[Rezension] Zwei Esel auf dem Jakobsweg

Moore Jakobsweg

Als ein Bekannter davon spricht den Jakobsweg entlang wandern zu wollen, hält Tim Moore das für einen Scherz. Sind Pilger nicht Pestkranke mit speckigen Umhängen aus dem Mittelalter oder Zausel aus Das Leben des Brian? Dennoch setzt sich die Idee in seinem Hinterkopf fest. Da das Vorhaben sowieso schon verrückt zu sein scheint, warum nicht einen Esel zum Begleiter wählen? Und irgendwann stehen Tim und Shinto in Saint-Jean-Pied-de-Port und starten ihren Fußmarsch nach Santiago de Compostela.

Nach Jerusalem und Rom ist Santiago de Compostela das drittbedeutendste Pilgerziel. In Deutschland wurde die Strecke vermutlich vor allem durch Hape Kerkelings Ich bin dann mal weg populär. Doch nicht nur hier fühlen Menschen sich vom Pilgerweg angezogen. Seit Jahren werden steigende Besucherzahlen gemessen. Dabei sind wohl die wenigsten von ihnen tiefgläubig. Es gibt weitaus mehr Gründe, sich auf den achthundert Kilometer langen Weg zu machen. Manche wollen z.B. Zeit für sich, ihrem Alltag entfliehen, eine Herausforderung meistern oder sich über etwas klar werden.

Reiseberichte über den Jakobswege gibt es inzwischen gefühlt ebenso viele wie Steine auf dem selbigen. Was unterscheidet Tim Moores von allen anderen?

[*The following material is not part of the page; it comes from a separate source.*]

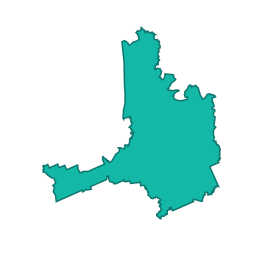 Zirņu pag., Saldus, Latvia (orthographic projection), rotated 258°
{"feature_id": "27541924B62939624969676", "entity_name": "Zirņu pag.", "entity_type": "district", "adm_level": 2, "iso_a3": "LVA", "parent_name": "Latvia", "parent_adm1": "Saldus", "projection": "orthographic", "projection_center": [22.269, 56.702], "detail": "fine", "context": "isolated", "style": "filled", "palette": "teal", "viewbox_px": 256, "rotation_deg": 258, "n_neighbors": 0, "source": "geoboundaries", "source_scale": "gbopen_adm2", "svg_char_len": 5880}
<svg xmlns="http://www.w3.org/2000/svg" viewBox="0 0 256 256"><g transform="rotate(258 128 128)"><path d="M102.4,35.9L102.0,37.8L98.9,39.5L95.1,42.8L94.5,44.9L89.9,45.9L89.5,46.0L88.6,44.9L87.3,42.5L85.5,43.8L81.1,41.7L76.9,43.2L70.9,42.5L76.7,70.1L74.9,70.4L76.5,74.3L76.0,75.0L75.7,79.4L78.5,79.0L82.0,96.2L84.5,97.4L85.3,97.1L85.2,98.3L84.7,99.0L82.1,98.5L79.1,99.2L78.5,100.6L78.5,101.6L77.5,102.7L76.9,102.3L76.4,102.7L76.0,104.7L77.9,113.4L76.7,113.0L75.9,114.8L75.8,118.6L73.2,119.1L72.8,124.5L72.4,126.1L72.5,128.7L68.9,128.4L68.5,131.8L67.6,132.3L65.8,132.3L66.1,133.2L65.9,133.5L65.3,133.4L65.1,132.5L64.8,132.4L63.7,133.6L62.8,134.0L61.0,133.9L60.7,134.2L60.8,134.6L58.1,133.6L56.6,135.2L54.8,135.7L53.7,137.8L54.6,138.9L53.9,140.1L54.7,140.8L54.6,141.4L54.3,142.1L52.9,143.0L52.6,143.7L50.8,145.3L50.1,143.3L49.8,143.2L49.8,142.7L49.2,142.2L48.1,142.6L47.9,143.0L48.1,143.8L46.2,144.3L45.7,144.0L45.9,142.8L45.5,142.4L41.4,143.9L41.1,143.2L39.3,141.7L39.9,141.2L37.6,139.0L37.8,138.4L36.4,137.9L35.8,138.1L35.4,138.7L34.0,139.6L33.9,140.1L32.9,140.3L32.4,141.2L35.0,142.5L34.4,143.9L34.2,144.9L35.7,146.7L35.2,146.7L35.3,148.0L35.5,148.4L39.2,149.2L39.8,151.2L39.3,151.5L39.4,152.7L41.1,151.8L41.4,153.1L41.5,153.6L37.8,154.4L42.4,176.8L43.8,176.5L44.6,177.2L43.0,180.9L40.9,184.5L41.1,185.6L43.4,186.2L44.3,187.3L45.5,187.3L46.1,188.1L46.5,189.5L47.1,189.3L48.7,189.7L48.6,190.1L49.0,191.5L48.4,192.7L47.8,192.8L46.8,192.0L45.9,192.4L45.9,196.0L46.2,196.1L46.2,196.5L46.5,196.6L46.5,196.3L47.0,196.3L47.0,196.7L47.3,196.7L47.4,197.6L48.1,197.3L48.0,197.6L48.3,197.6L48.0,197.9L48.0,198.5L48.7,198.2L49.2,199.2L49.9,198.7L50.2,199.3L49.7,199.2L50.2,199.9L50.9,200.4L51.2,200.2L51.7,201.3L52.0,201.0L51.8,201.8L52.1,201.9L52.0,202.1L52.2,202.3L52.2,202.8L52.6,202.8L52.4,203.3L52.7,204.1L52.5,204.3L73.3,199.9L75.3,209.6L75.9,209.2L77.0,209.1L77.6,209.9L77.5,210.1L77.6,210.4L78.4,210.5L78.2,210.8L78.5,210.8L78.5,211.1L78.9,211.1L79.0,211.6L79.2,211.3L80.2,211.8L80.3,211.4L81.2,211.3L82.6,212.3L83.4,211.9L83.9,212.4L85.6,212.8L86.7,212.8L87.0,213.3L87.2,213.1L88.4,213.8L90.3,213.1L91.2,213.5L92.3,212.7L92.1,212.5L92.2,212.2L92.8,212.1L92.7,211.7L93.4,211.1L93.9,211.5L94.9,210.7L96.1,211.4L96.6,211.3L97.1,210.4L97.0,209.2L97.2,208.9L97.9,209.3L98.8,209.3L100.9,210.6L102.4,210.1L106.8,210.7L108.5,211.5L110.6,214.0L112.3,212.6L121.3,215.7L120.7,215.1L121.8,214.2L124.2,214.5L124.9,214.8L126.5,216.5L128.1,216.5L128.6,215.9L128.6,215.1L128.9,214.4L129.5,214.2L130.2,214.5L131.0,215.4L131.0,216.4L131.9,216.8L135.3,216.4L135.3,215.7L135.6,215.5L137.1,216.4L137.7,216.0L138.5,216.2L139.8,216.9L140.3,220.1L142.1,219.3L142.3,218.2L142.7,217.4L143.4,217.1L143.2,216.1L144.0,215.6L144.6,214.1L144.6,213.4L144.2,212.9L144.2,212.2L142.4,210.8L141.0,208.5L140.8,207.1L144.9,205.6L152.8,205.0L153.9,203.9L155.4,203.4L155.7,202.4L155.0,202.1L155.1,201.2L155.0,200.6L155.6,199.9L155.5,199.1L154.9,198.8L157.0,198.2L156.8,196.6L155.9,195.6L153.9,194.5L153.7,193.8L152.9,193.2L152.6,192.5L152.7,192.2L151.2,191.0L150.5,191.3L149.0,190.1L147.7,190.2L146.0,190.6L146.1,192.6L143.7,192.1L143.7,188.9L143.5,187.7L144.0,183.2L144.7,182.6L145.9,180.1L149.3,178.6L150.0,179.7L151.1,179.2L153.9,184.0L153.4,184.5L153.4,185.0L154.2,185.6L154.9,184.0L155.2,182.2L155.0,180.5L155.2,179.2L155.6,178.8L155.5,178.1L156.1,177.4L156.3,175.9L157.8,174.6L157.9,175.9L159.7,176.7L161.2,178.7L161.8,178.3L163.2,180.2L165.1,184.1L165.8,184.8L168.2,183.1L170.2,183.6L170.7,183.3L173.2,175.5L170.4,174.6L168.7,173.2L167.9,171.6L169.5,170.5L170.3,170.7L170.8,170.4L171.0,169.4L171.7,169.2L173.0,170.8L175.1,172.0L176.7,172.5L178.2,171.7L179.0,172.0L180.3,169.0L179.5,166.8L179.8,166.3L181.3,167.3L182.9,167.3L183.8,169.1L184.6,169.3L184.6,169.5L183.7,170.1L183.9,170.7L185.0,170.5L185.1,171.1L185.5,171.3L185.9,171.0L187.0,171.4L187.6,172.8L188.2,172.9L188.3,172.4L189.3,172.1L189.6,171.3L190.9,173.0L191.8,173.0L191.7,172.3L192.0,171.9L193.8,172.7L195.9,173.0L196.1,174.2L196.6,173.8L197.2,174.3L199.3,174.2L199.5,174.5L199.5,175.3L199.4,175.4L199.5,175.8L200.2,176.2L201.2,176.2L201.7,176.6L203.5,175.5L204.9,176.5L205.7,176.6L206.7,176.2L206.5,175.7L206.6,175.4L208.3,175.2L208.4,174.0L209.0,172.7L209.5,172.2L212.1,172.1L212.5,172.8L213.1,173.1L213.5,173.9L213.6,173.0L214.4,172.3L215.1,173.2L215.6,172.1L216.8,171.5L215.8,170.5L217.2,168.8L217.2,167.9L218.4,167.7L218.9,165.9L217.7,165.4L217.9,164.5L220.5,164.3L222.3,162.2L223.4,162.2L223.6,161.8L221.5,161.2L220.0,159.3L221.2,157.8L219.7,155.7L216.1,157.5L216.0,157.2L212.1,157.4L211.9,156.0L211.3,155.0L210.8,150.5L209.8,149.4L208.9,147.5L208.9,146.2L211.4,145.5L214.2,142.8L213.6,140.0L193.5,137.9L170.7,133.5L161.3,132.1L152.6,130.2L146.6,127.4L138.8,125.2L137.3,125.6L138.2,126.1L138.6,127.0L138.2,128.2L138.8,130.6L138.8,131.6L138.2,132.8L137.6,132.8L137.6,131.7L137.2,131.5L136.7,132.4L135.6,132.7L135.0,132.2L133.2,132.2L132.9,133.4L132.5,133.6L129.6,131.2L128.6,129.3L128.3,129.5L128.4,130.2L128.3,130.4L127.0,130.3L126.4,131.0L125.5,130.7L125.0,131.3L124.3,131.1L123.3,132.2L122.4,132.7L121.6,131.8L122.9,130.1L122.4,129.5L121.8,129.6L121.8,130.5L120.0,131.6L119.6,131.3L119.2,130.0L117.0,129.5L117.1,129.1L117.8,128.8L117.9,128.5L117.2,128.2L117.1,127.6L116.1,127.7L116.0,127.1L114.8,127.0L111.3,125.4L110.6,124.5L111.5,124.8L111.4,122.9L112.2,121.8L110.6,120.8L108.5,120.4L108.5,119.4L109.4,117.4L109.9,117.3L110.6,114.5L109.1,115.3L106.6,114.4L104.8,110.5L98.9,105.3L98.0,102.6L100.2,102.1L100.2,101.4L99.8,100.8L101.9,100.4L103.5,98.4L105.0,98.0L104.9,97.1L102.3,96.6L97.5,97.5L94.6,83.4L93.8,80.4L94.8,74.9L94.2,73.8L94.1,71.8L95.7,71.5L97.8,70.4L101.4,71.1L102.3,70.9L99.9,59.3L104.6,58.3L103.5,52.4L107.3,51.7L105.3,42.7L109.0,41.9L108.1,37.8L108.9,37.7L108.8,37.3L108.4,37.3L108.0,36.8L106.6,37.5L105.7,37.3L105.2,36.6L105.0,37.0L104.2,36.2L103.6,36.5L102.4,35.9Z" fill="#14b8a6" stroke="#0f766e" stroke-width="1.5"/></g></svg>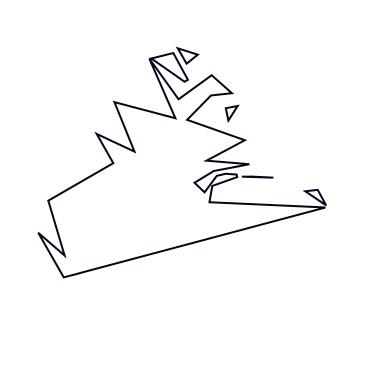 Kommune Kujalleq, orthographic projection, rotated 203°
{"feature_id": "GRL-2740", "entity_name": "Kommune Kujalleq", "entity_type": "state/province", "adm_level": 1, "iso_a3": "GRL", "parent_name": "Greenland", "parent_adm1": "", "projection": "orthographic", "projection_center": [-44.745, 61.276], "detail": "coarse", "context": "isolated", "style": "outline", "palette": "ink", "viewbox_px": 384, "rotation_deg": 203, "n_neighbors": 0, "source": "natural_earth", "source_scale": "10m", "svg_char_len": 762}
<svg xmlns="http://www.w3.org/2000/svg" viewBox="0 0 384 384"><g transform="rotate(203 192 192)"><path d="M276.7,63.3L317.6,94.4L284.4,83.7L320.9,127.9L275.7,187.8L302.4,208.2L260.7,206.7L298.5,244.4L236.1,253.4L283.4,298.1L240.6,272.1L219.5,307.2L193.9,298.5L212.2,288.3L224.7,256.5L163.6,260.3L190.9,226.5L150.0,240.0L180.1,219.9L193.3,201.5L180.3,196.6L175.5,216.5L168.2,221.9L157.7,225.5L156.2,223.4L175.7,205.5L171.9,189.4L63.1,229.9L276.7,63.3ZM281.6,299.0L263.5,312.6L239.6,293.7L242.0,290.6L281.6,299.0ZM247.1,308.0L261.2,318.7L240.3,320.7L247.1,308.0ZM63.3,232.1L88.0,236.9L77.1,243.1L63.3,232.1ZM142.3,229.8L122.7,237.0L152.1,225.6L142.3,229.8ZM186.4,272.0L193.6,282.3L183.6,289.0L186.4,272.0Z" fill="none" stroke="#020617" stroke-width="2"/></g></svg>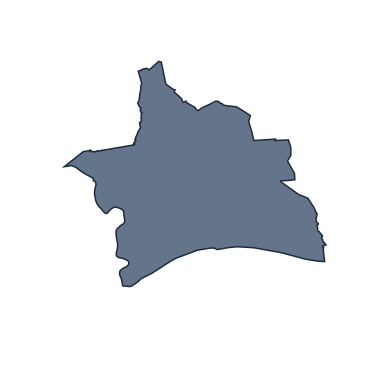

Einerseits ist er nicht wie die meisten allein oder mit dem Drahtesel unterwegs, sondern mit einem echten Grautier. Shinto ist störrisch, eigensinnig und manchmal peinlich, was seinem menschlichen Begleiter viel abverlangt. Andererseits muss der Esel Außergewöhnliches leisten. Welcher seiner Artgenossen läuft schon achthundert Kilometer am Stück? Beide müssen sich als Team finden (zusammenraufen trifft es im wahrsten Sinne des Wortes besser) und mit den Widrigkeiten des Pilgerwegs klarkommen. Es gibt unzählige Herausforderungen, aber auch positive Erlebnisse. Der Untertitel ist etwas irreführend, denn es scheint weniger die aufkommende Liebe zu Spanien durch als zu dieser Art von Reise. Dafür sprechen auch die weiteren Publikationen des Autors.
Andererseits beschreibt Tim Moore das alles mit einer großen Prise britischen Humors. Lautes Loslachen ist hier keine seltene Reaktion auf das geschriebene Wort! Während man etwas über Moores Vorbereitungen und die individuellen Aspekte seiner Reise, die Geschichte des Pilgerwegs, seine Härten und Besonderheiten liest, wird man zusätzlich aufs Beste unterhalten. Und so ist Zwei Esel auf dem Jakobsweg nicht nur aufgrund der Seitenzahl von 363 ein sehr kurzweiliges Vergnügen.

Ein Buch über den Jakobsweg, in dem es Anspielungen auf Das Leben des Brian und einen Esel, der sich durch We are the Champions motivieren lässt, gibt, kann ja eigentlich nur gut sein. Zwei Esel auf dem Jakobsweg verifiziert diese These. Damit ist es nicht nur geeignet für echte oder potenzielle Pilger, sondern auch für Menschen, die generell unterhaltsame Reiseberichte zu schätzen wissen.

5/5 Schreibmaschinen

5Writer

Tim Moore, Zwei Esel auf dem Jakobsweg – Wie ein Engländer sein Herz an Spanien verlor, Piper 2008.